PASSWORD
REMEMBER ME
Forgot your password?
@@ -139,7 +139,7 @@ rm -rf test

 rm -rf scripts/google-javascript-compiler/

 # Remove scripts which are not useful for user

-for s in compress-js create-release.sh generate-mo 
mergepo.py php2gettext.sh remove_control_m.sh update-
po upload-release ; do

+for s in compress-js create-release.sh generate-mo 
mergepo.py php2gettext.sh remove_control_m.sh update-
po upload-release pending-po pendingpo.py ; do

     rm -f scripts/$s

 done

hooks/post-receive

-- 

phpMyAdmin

---

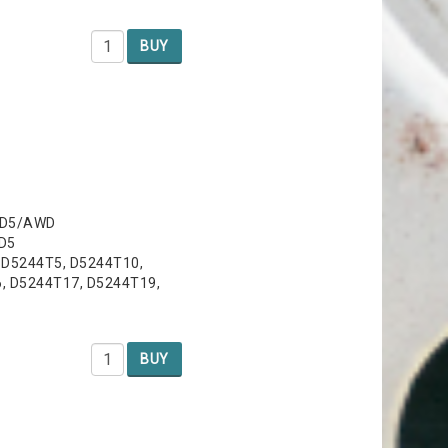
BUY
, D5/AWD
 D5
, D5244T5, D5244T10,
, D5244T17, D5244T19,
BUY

● **Assignment**
Filter the listing above for lines with the word "compress", and copy each one you find.

● **Response for this exercise**
-for s in compress-js create-release.sh generate-mo 
+for s in compress-js create-release.sh generate-mo 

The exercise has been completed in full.